Virtuix Inc. has debuted on Nasdaq under the ticker VTIX with a market capitalization of $250 million, following significant revenue growth driven by its Omni One in-home gaming system. The company reported revenue for the six months ended September 30, 2025, increased 138% year-over-year after launching Omni One in September 2024. To date, Virtuix has generated over $20 million in sales across three product generations.

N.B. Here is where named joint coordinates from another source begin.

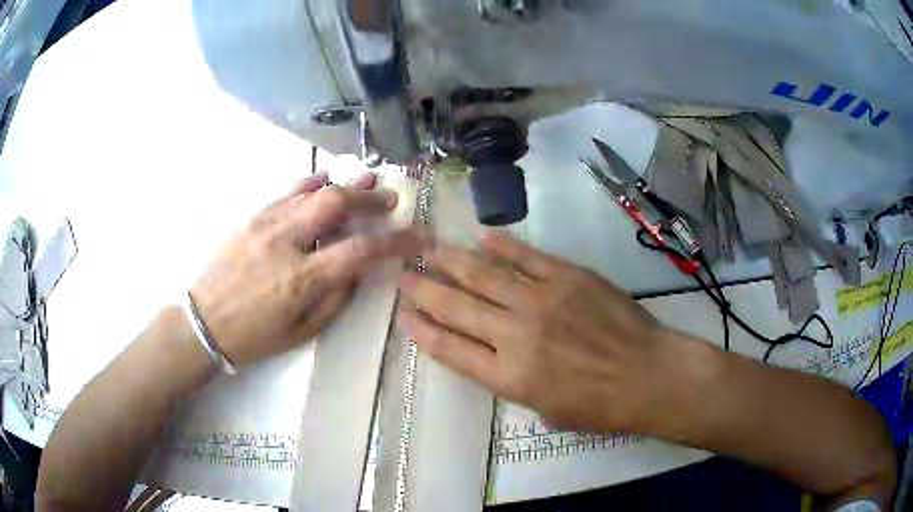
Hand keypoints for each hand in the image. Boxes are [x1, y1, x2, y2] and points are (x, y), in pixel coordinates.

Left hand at [192, 172, 420, 366]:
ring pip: (312, 191)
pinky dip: (311, 183)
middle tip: (390, 199)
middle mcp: (285, 242)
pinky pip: (287, 192)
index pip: (360, 249)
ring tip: (368, 180)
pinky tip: (325, 180)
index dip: (396, 240)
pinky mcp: (252, 217)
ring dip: (345, 184)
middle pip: (336, 204)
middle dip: (369, 198)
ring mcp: (265, 224)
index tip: (418, 235)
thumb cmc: (254, 337)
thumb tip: (356, 270)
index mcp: (301, 279)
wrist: (202, 322)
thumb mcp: (302, 332)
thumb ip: (335, 299)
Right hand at [398, 232, 696, 433]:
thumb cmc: (600, 406)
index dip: (423, 330)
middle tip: (404, 275)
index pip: (451, 348)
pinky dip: (503, 245)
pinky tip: (483, 236)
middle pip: (458, 307)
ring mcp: (542, 300)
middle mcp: (516, 334)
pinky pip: (527, 256)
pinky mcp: (568, 276)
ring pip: (485, 275)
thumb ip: (511, 380)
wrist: (650, 375)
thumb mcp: (545, 410)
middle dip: (425, 291)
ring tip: (429, 250)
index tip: (405, 315)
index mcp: (509, 376)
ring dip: (453, 261)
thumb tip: (489, 353)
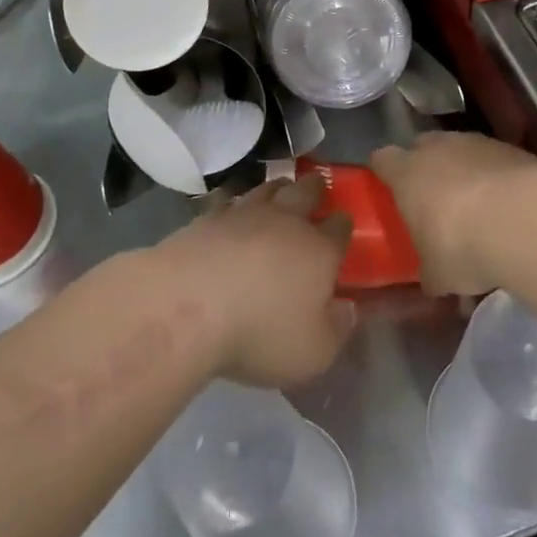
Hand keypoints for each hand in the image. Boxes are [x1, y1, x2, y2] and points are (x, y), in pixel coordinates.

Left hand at [158, 177, 354, 386]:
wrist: (187, 305)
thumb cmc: (260, 333)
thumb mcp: (313, 352)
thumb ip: (337, 329)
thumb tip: (348, 308)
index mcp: (319, 250)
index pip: (339, 228)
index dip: (344, 225)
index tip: (344, 223)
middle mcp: (286, 222)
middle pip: (306, 193)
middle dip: (315, 188)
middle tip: (317, 184)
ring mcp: (244, 214)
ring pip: (267, 188)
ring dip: (277, 187)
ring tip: (280, 187)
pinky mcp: (207, 217)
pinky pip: (227, 200)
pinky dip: (234, 201)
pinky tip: (230, 207)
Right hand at [370, 132, 536, 294]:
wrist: (522, 220)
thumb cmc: (461, 245)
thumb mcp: (438, 274)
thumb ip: (431, 272)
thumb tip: (432, 282)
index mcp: (406, 173)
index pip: (383, 160)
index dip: (385, 172)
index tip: (390, 188)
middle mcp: (437, 148)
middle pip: (423, 147)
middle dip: (427, 167)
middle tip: (434, 198)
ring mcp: (476, 143)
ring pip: (461, 150)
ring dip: (465, 170)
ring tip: (479, 205)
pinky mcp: (510, 148)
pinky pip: (494, 159)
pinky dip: (497, 176)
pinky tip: (509, 205)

The company's core technology addresses what founder and CEO Jan Goetgeluk identifies as a critical gap in virtual experiences. "In a world where AI-powered 3D reconstruction techniques can rapidly generate photorealistic virtual environments, the missing piece is the ability to move through those worlds naturally," Goetgeluk stated. The Nasdaq listing was accompanied by an $11 million investment from Chicago Venture Partners and a $50 million equity line of credit, with proceeds earmarked to scale sales and marketing for Omni One. With production capacity for 3,000 Omni One units monthly, Virtuix projects potential annual revenue of $100 million.
Virtuix leverages advanced AI-driven 3D reconstruction techniques, specifically Gaussian splatting, to create highly realistic digital twins. This method represents environments as millions of colored 3D Gaussians rather than traditional meshes, enabling rapid creation of high-fidelity virtual worlds from aerial drone or 3D camera footage. The company demonstrated this capability in this video, showcasing how it can generate a 1:1 digital replica of any area.

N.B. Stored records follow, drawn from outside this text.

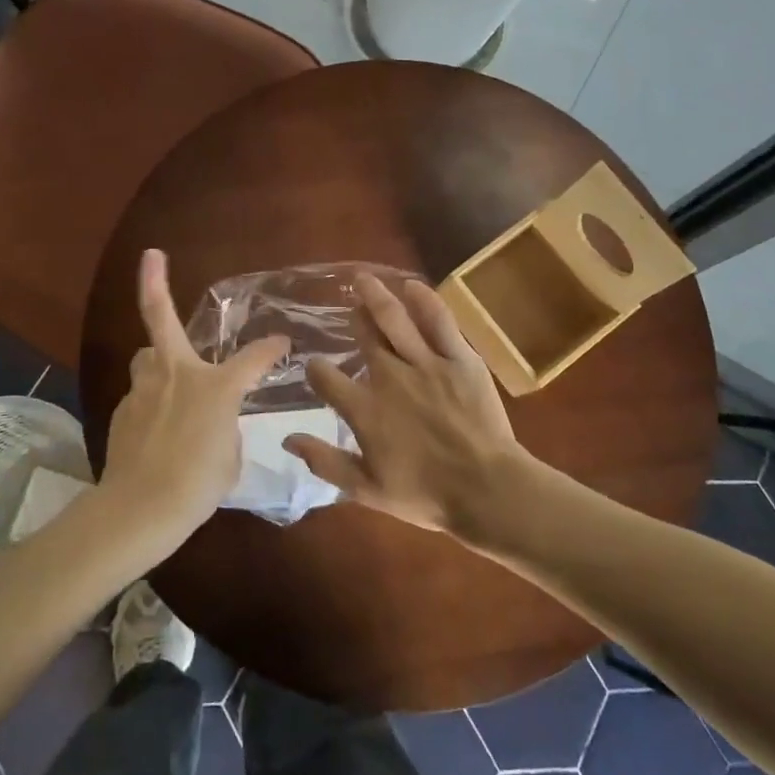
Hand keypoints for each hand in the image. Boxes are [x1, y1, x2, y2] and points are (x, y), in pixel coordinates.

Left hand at [99, 250, 288, 547]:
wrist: (140, 509)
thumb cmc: (198, 484)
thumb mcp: (230, 456)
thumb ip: (226, 428)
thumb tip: (213, 422)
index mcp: (215, 386)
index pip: (254, 358)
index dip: (271, 349)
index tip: (282, 343)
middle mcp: (176, 374)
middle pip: (160, 317)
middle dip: (153, 283)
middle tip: (151, 256)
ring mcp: (143, 389)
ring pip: (146, 356)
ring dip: (157, 357)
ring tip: (167, 372)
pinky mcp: (123, 410)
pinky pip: (141, 393)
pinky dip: (151, 400)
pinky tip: (156, 428)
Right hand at [284, 271, 529, 535]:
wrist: (486, 489)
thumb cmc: (426, 495)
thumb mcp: (366, 490)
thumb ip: (326, 462)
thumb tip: (288, 438)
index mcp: (365, 410)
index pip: (327, 379)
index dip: (317, 370)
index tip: (316, 368)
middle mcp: (390, 377)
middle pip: (364, 338)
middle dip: (353, 319)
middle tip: (349, 307)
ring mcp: (426, 363)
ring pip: (395, 319)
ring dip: (376, 296)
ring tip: (364, 279)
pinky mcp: (459, 357)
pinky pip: (439, 321)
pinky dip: (424, 299)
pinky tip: (412, 284)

The Omni One system itself is a VR treadmill featuring a specialized surface and harness that allows users to walk, run, crouch, and jump in 360 degrees while remaining stationary. It translates real-world movements directly into virtual environments, offering physical freedom beyond traditional controllers. The company markets the device as turning sedentary gaming into a cardio workout, citing one user who lost 40 pounds in four months, and brands it as the "Peloton of gaming." This positions Virtuix within a global VR gaming market projected to grow from $50.71 billion in 2025 to $194.17 billion by 2030, according to one forecast.
Beyond consumer gaming, Virtuix is actively pursuing defense applications. Its Virtual Terrain Walk (VTW) system, currently in production, enables military units to walk through virtual terrain for mission planning and rehearsal before deployment. Test units are already operational at Yokota Air Force Base and the U.S. Air Force Academy. VTW supports more than 12 soldiers simultaneously with full 360-degree freedom of movement, addressing limitations of existing simulations that are often expensive, user-limited, or lack full immersion.
The company's public debut and technological convergence of physical movement with AI-generated worlds signal a strategic expansion from a niche startup into scalable markets. By targeting the mass consumer market for volume and the defense sector for margins, Virtuix is establishing a dual-path growth strategy at a pivotal moment for immersive technology adoption.